Sunday, January 27, 2008

The Ice Prince

It's a good title, isn't it? But, sadly, not mine. It is, instead, the name of a cargo vessel that sank off Portland Bill a week ago. I knew nothing about it until we trouped down to Worthing prom this afternoon, for the small boy to ride his bike, and found 5,000-tonnes of timber lying on the beach.

The sun was shining and, in true British fashion, half the population of Sussex had turned out, accompanied by several ice-cream vans. This 31-second offering shows the wash-up still in action.

According to himself, who has lived in the area since...[insert date from long ago], Worthing was always the channel's dumping ground. It used to be seaweed, he said, torn up during summer storms, and washed up four-feet thick on the beaches just in time for the holiday season. It would then rot, attracting swarms of flies and giving off a smell that he can only describe as "pungent", thus rendering the beach "completely unapproachable". See this article on the Worthing Herald's website, from where I, er, borrowed this picture.


HelenMH said...

How fantastic. I love places where slightly strange things happen!

womagwriter said...

We were hoping the timber would wash up on the beach near us, at Southbourne. We'd've nicked some and sawn it up for firewood.

Lane said...

Interesting! Let's hope you never have a repeat of the seaweed and flies!


I saw a picture of this in the paper - must have been even odder up close.

I remember watching a trawler going down once, in a terrible storm - I worked for an engineering company whose offices were right at the end of the pier. No wonder I'm bloomin' scared of water!!

Fiona said...

I love Worthing - my oldest friend lives there, married to a doctor who may well be yours. He's a bit grumpy so won't name him!

Leigh said...

Helen - Worthing's slightly strange at the best of times, although Brighton (which I hear got the wood as well) is the epitome of strange.

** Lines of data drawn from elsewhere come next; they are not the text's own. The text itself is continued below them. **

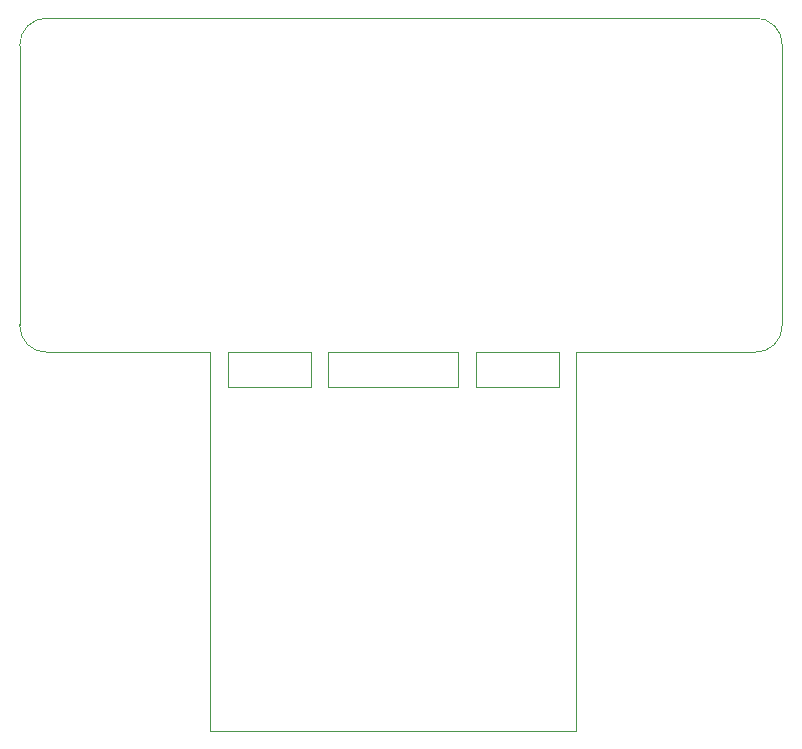
<source format=gm1>
%TF.GenerationSoftware,KiCad,Pcbnew,(6.0.7)*%
%TF.CreationDate,2022-08-03T19:32:55+08:00*%
%TF.ProjectId,Egret,45677265-742e-46b6-9963-61645f706362,rev?*%
%TF.SameCoordinates,Original*%
%TF.FileFunction,Profile,NP*%
%FSLAX46Y46*%
G04 Gerber Fmt 4.6, Leading zero omitted, Abs format (unit mm)*
G04 Created by KiCad (PCBNEW (6.0.7)) date 2022-08-03 19:32:55*
%MOMM*%
%LPD*%
G01*
G04 APERTURE LIST*
%TA.AperFunction,Profile*%
%ADD10C,0.100000*%
%TD*%
G04 APERTURE END LIST*
D10*
X181259997Y-75050000D02*
G75*
G03*
X178930000Y-72710000I-2240897J98700D01*
G01*
X119010000Y-101010000D02*
X132820000Y-101010000D01*
X163820000Y-101010000D02*
X178900000Y-101010000D01*
X155330000Y-101000000D02*
X162330000Y-101000000D01*
X162330000Y-101000000D02*
X162330000Y-103990000D01*
X162330000Y-103990000D02*
X155330000Y-103990000D01*
X155330000Y-103990000D02*
X155330000Y-101000000D01*
X178899998Y-101010042D02*
G75*
G03*
X181260000Y-98700000I115502J2242542D01*
G01*
X181260000Y-75050000D02*
X181260000Y-98700000D01*
X132820000Y-101010000D02*
X132830000Y-133040000D01*
X119030000Y-72709998D02*
G75*
G03*
X116700000Y-75050000I-42300J-2287902D01*
G01*
X119030000Y-72710000D02*
X178930000Y-72710000D01*
X132830000Y-133040000D02*
X163830000Y-133040000D01*
X163820000Y-101010000D02*
X163830000Y-133040000D01*
X142830000Y-101000000D02*
X153830000Y-101000000D01*
X153830000Y-101000000D02*
X153830000Y-103990000D01*
X153830000Y-103990000D02*
X142830000Y-103990000D01*
X142830000Y-103990000D02*
X142830000Y-101000000D01*
X134330000Y-101000000D02*
X141330000Y-101000000D01*
X141330000Y-101000000D02*
X141330000Y-103990000D01*
X141330000Y-103990000D02*
X134330000Y-103990000D01*
X134330000Y-103990000D02*
X134330000Y-101000000D01*
X116700000Y-75050000D02*
X116700000Y-98680000D01*
X116699966Y-98679999D02*
G75*
G03*
X119010000Y-101010000I2242334J-87001D01*
G01*
M02*

</source>
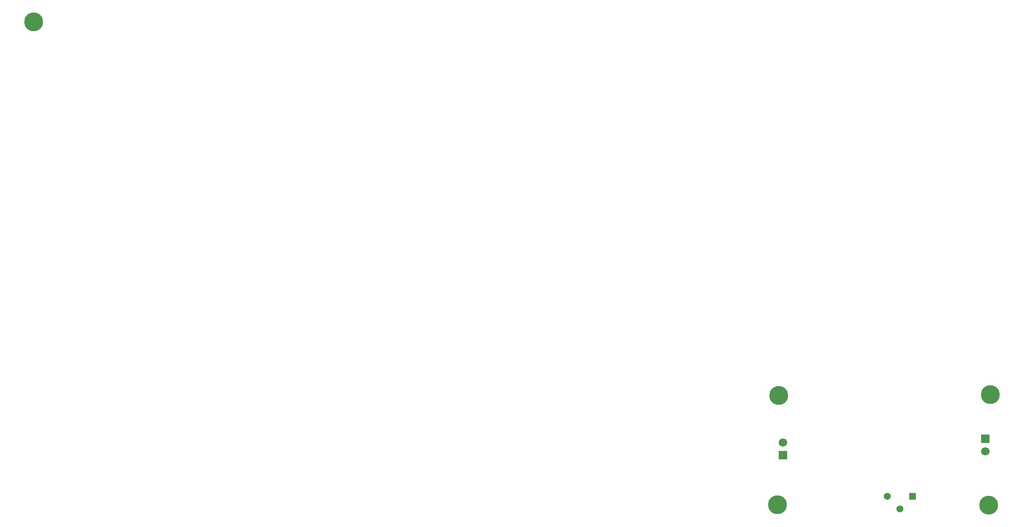
<source format=gbr>
%TF.GenerationSoftware,KiCad,Pcbnew,9.0.4*%
%TF.CreationDate,2025-09-16T11:07:58+03:00*%
%TF.ProjectId,5 to 15v,3520746f-2031-4357-962e-6b696361645f,rev?*%
%TF.SameCoordinates,Original*%
%TF.FileFunction,Soldermask,Bot*%
%TF.FilePolarity,Negative*%
%FSLAX46Y46*%
G04 Gerber Fmt 4.6, Leading zero omitted, Abs format (unit mm)*
G04 Created by KiCad (PCBNEW 9.0.4) date 2025-09-16 11:07:58*
%MOMM*%
%LPD*%
G01*
G04 APERTURE LIST*
G04 Aperture macros list*
%AMRoundRect*
0 Rectangle with rounded corners*
0 $1 Rounding radius*
0 $2 $3 $4 $5 $6 $7 $8 $9 X,Y pos of 4 corners*
0 Add a 4 corners polygon primitive as box body*
4,1,4,$2,$3,$4,$5,$6,$7,$8,$9,$2,$3,0*
0 Add four circle primitives for the rounded corners*
1,1,$1+$1,$2,$3*
1,1,$1+$1,$4,$5*
1,1,$1+$1,$6,$7*
1,1,$1+$1,$8,$9*
0 Add four rect primitives between the rounded corners*
20,1,$1+$1,$2,$3,$4,$5,0*
20,1,$1+$1,$4,$5,$6,$7,0*
20,1,$1+$1,$6,$7,$8,$9,0*
20,1,$1+$1,$8,$9,$2,$3,0*%
G04 Aperture macros list end*
%ADD10R,1.700000X1.700000*%
%ADD11C,1.700000*%
%ADD12C,3.800000*%
%ADD13RoundRect,0.102000X0.611000X0.611000X-0.611000X0.611000X-0.611000X-0.611000X0.611000X-0.611000X0*%
%ADD14C,1.426000*%
G04 APERTURE END LIST*
D10*
%TO.C,J1*%
X152930000Y-89495000D03*
D11*
X152930000Y-86955000D03*
%TD*%
D12*
%TO.C,H1*%
X2175000Y-2175000D03*
%TD*%
%TO.C,H4*%
X194370000Y-99510000D03*
%TD*%
D13*
%TO.C,RV1*%
X178995500Y-97730000D03*
D14*
X176455500Y-100270000D03*
X173915500Y-97730000D03*
%TD*%
D12*
%TO.C,H1*%
X152100000Y-77400000D03*
%TD*%
D10*
%TO.C,J2*%
X193670000Y-86165000D03*
D11*
X193670000Y-88705000D03*
%TD*%
D12*
%TO.C,H3*%
X194640000Y-77300000D03*
%TD*%
%TO.C,H2*%
X151870000Y-99470000D03*
%TD*%
M02*

</source>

Womagwriter - I don't know what they'd be like about it along your way (is that Southbourne near Bournemouth?), but they've been nicking the nickers round here!

Lane - We don't know what happened to the seaweed. It doesn't come anymore. Perhaps the Worthing tourist board dropped some nasty chemicals (oops) in the sea over the weed beds!

Karen - It was odd, that's for sure. Water is certainly something to be scared of - good honest natural instinct that!

Fiona - We live on the weald, about half-an-hour north east of Worthing, so your friend's doctor-husband is safe from us (or should that be the other way around?) !!